There is so little differentiation between sports betting, at the end of the day, unless you are a serious gamer, there is no reason to place bets on multiple apps, Yardley said. It all comes down to the inertia of customers and those companies who are curious about sports betting to place their first bet with them.
This cohort, however, tends to have low lifetime value, betting $ 10 to $ 50 at a time on an irregular cadence, Yardley said. So the cost of acquiring through some of these partnerships just doesn’t add up. In five years, Yardley doesn’t think there will be 20 sportsbook operating in the United States. Instead, there will likely be three to four large sports betting conglomerates that have acquired all of the small and mid-sized businesses that could not participate in the user acquisition race.
Yardley said there are many parallels that can be drawn with sports betting companies based in the UK and Europe, which are several years ahead of the US in building these businesses. During this time, many consolidations occurred and there are only two large sports betting companies that have acquired the smaller entities in the space – William Hill and Paddy Power.

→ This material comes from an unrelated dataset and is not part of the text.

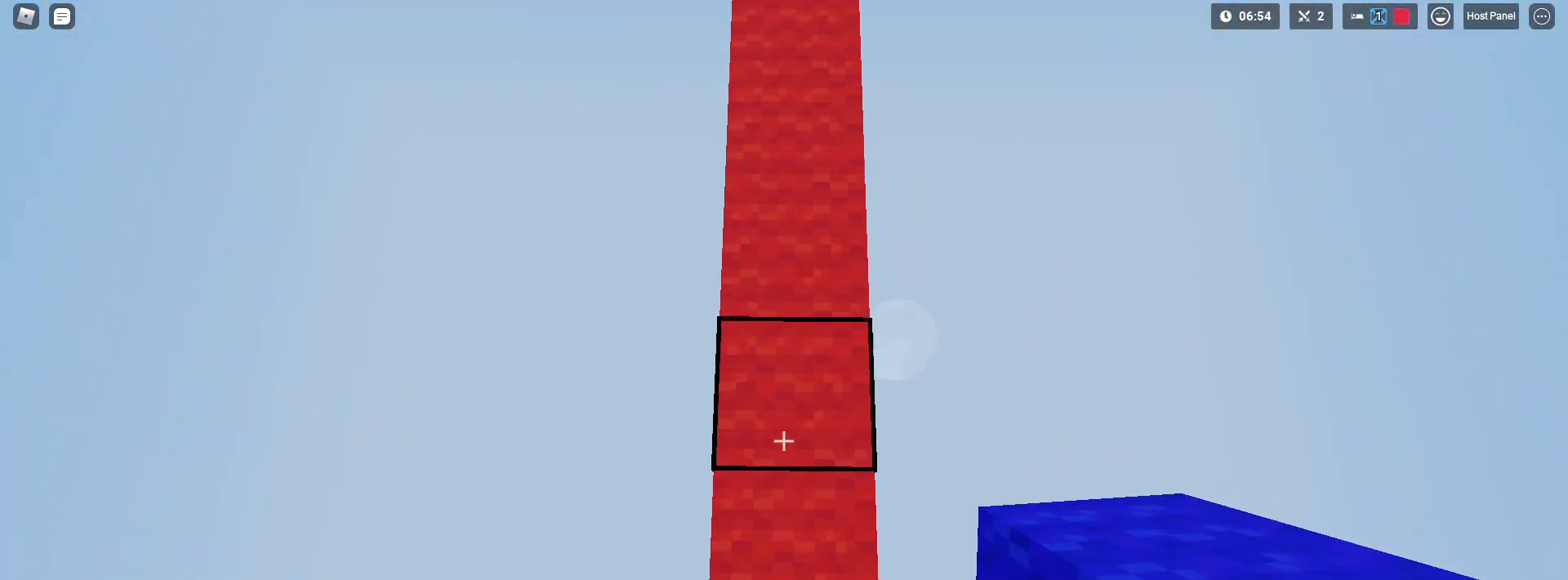
{"keys": ["shift", "space", "w"], "mouse": [], "mouse_move": "still", "events": [[300, "mouse_left", "down"], [350, "mouse_left", "up"], [400, "mouse_left", "down"], [450, "mouse_left", "up"]]}
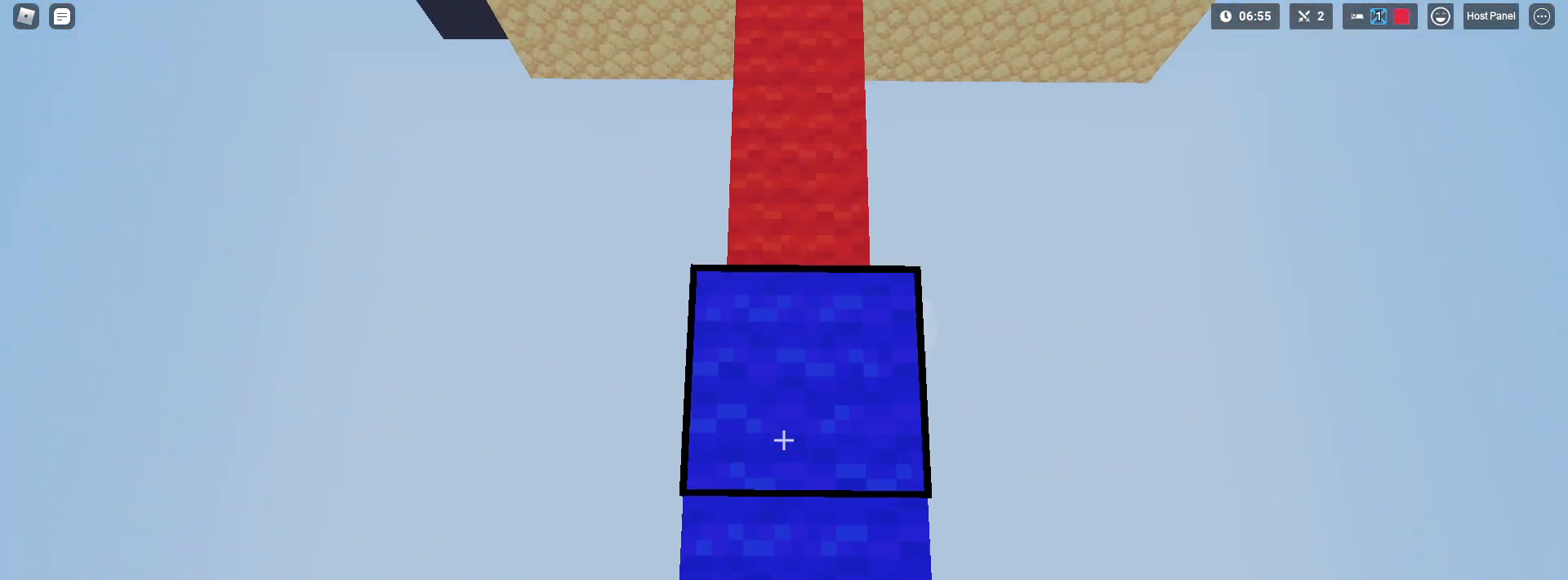
{"keys": ["shift", "space", "w"], "mouse": [], "mouse_move": "still", "events": [[83, "mouse_left", "down"], [133, "mouse_left", "up"], [183, "mouse_left", "down"], [233, "mouse_left", "up"], [283, "mouse_left", "down"], [317, "mouse_left", "up"], [367, "mouse_left", "down"], [400, "mouse_left", "up"]]}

Sports betting has been the most important source of revenue for Blue Wire since the company was founded in 2018, Jones said. And Reed said the Tipico deal was also one of the biggest sponsorship deals Gannett has had in its history.
But as publishers like Gannett and Blue Wire see multi-million dollar sportsbook checks, it stands to reason that once the bubble bursts, those transactions will shrink in volume and size. So publishers should probably be careful not to view this as a long-term recurring revenue opportunity.

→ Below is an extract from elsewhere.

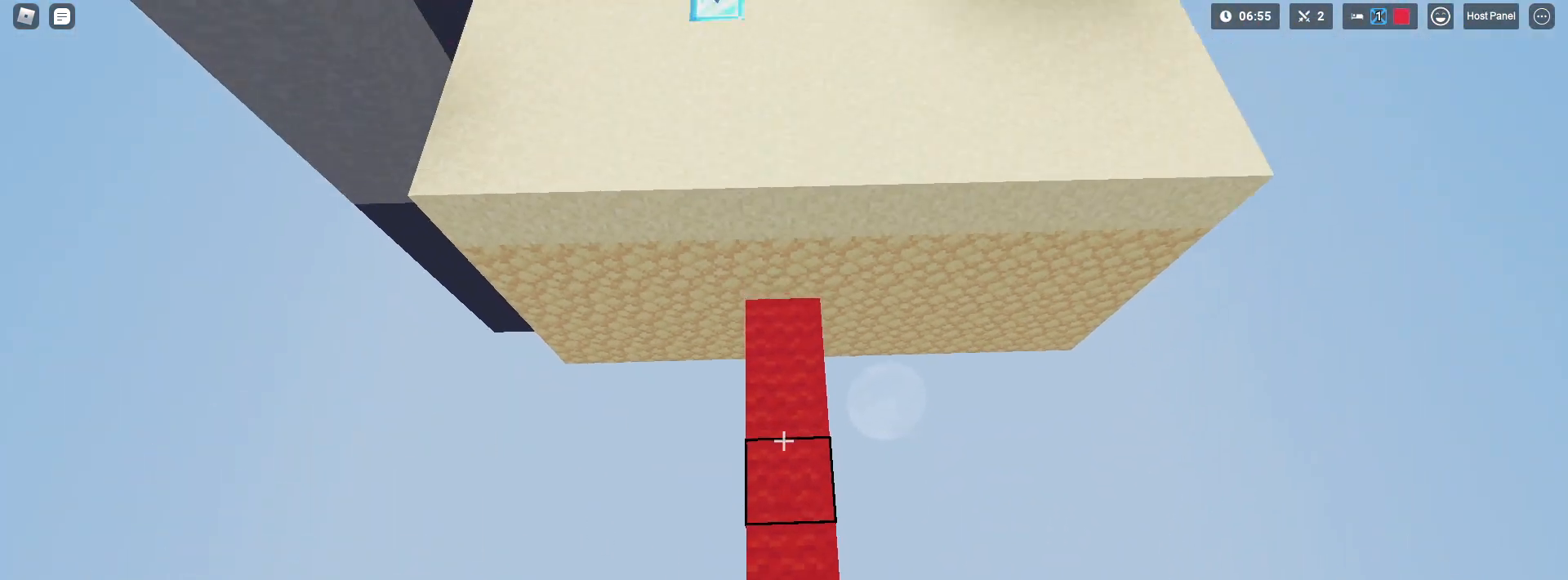
{"keys": ["shift", "w"], "mouse": [], "mouse_move": "still", "events": [[150, "space", "up"], [150, "w", "up"], [233, "w", "down"]]}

Another threat to sports publishers’ relationships with sports betting is the possibility that more sports betting will turn into competition between publishers. After getting a taste of the media market and its role in their marketing strategies, sports bettors like DraftKings and Penn National Gaming are all in.
In January 2020, Penn National Gaming purchased a 36% stake in Barstool Sports for approximately $ 163 million in cash and convertible preferred stock, according to the company’s announcement. And on October 19 of this year, the bookmaker completed a $ 2 billion purchase of Canadian sports media company theScore, which rolled out its own sports betting app in 2019.
DraftKings aims to become a full-fledged publisher, according to the company’s chief marketing officer, Brian Angiolet.
In 2019, DraftKings first attempted to become a content creator by partnering with Vox Media’s SB Nation to create the DraftKings vertical nation. Then, in March 2021, the company acquired sports betting radio and streaming network Vegas Sports Information Network (VSiN) for an undisclosed price, which is named DraftKings on 24-hour sports betting coverage. and 7 days a week, said Angiolet.
Last September, the company even started scheduling video content on its YouTube channel, which had 121,000 subscribers at the time of publication, with the help of influencers and content creators like Gary Vaynerchuck. The entrepreneur and vocal sports fan, who goes by his name GaryVee, hosts his new weekly show for DraftKings called “GaryVee’s Die Hard Dialogue” and is tasked with creating more cultural content for the bookmaker, rather than one. thorough analysis, said Vaynerchuck.
For sports bettors like DraftKings and Penn National Gaming, becoming a publisher is considered the smartest bet considering all of the competition taking place at the bustling American table.
“Owning our own network allows us to cut the noise out of all the paid media spent today,” said Jon Kaplowitz, director of Penn Interactive in an email to Digiday about the decision to acquire a minority stake in Barstool Sports. “We don’t have to pay [third-party] media company to spread the word; we are the media company and we are able to deliver our messages with more focus and authenticity. It is a huge competitive advantage to own the media business [versus] rent the eyeballs from the media company.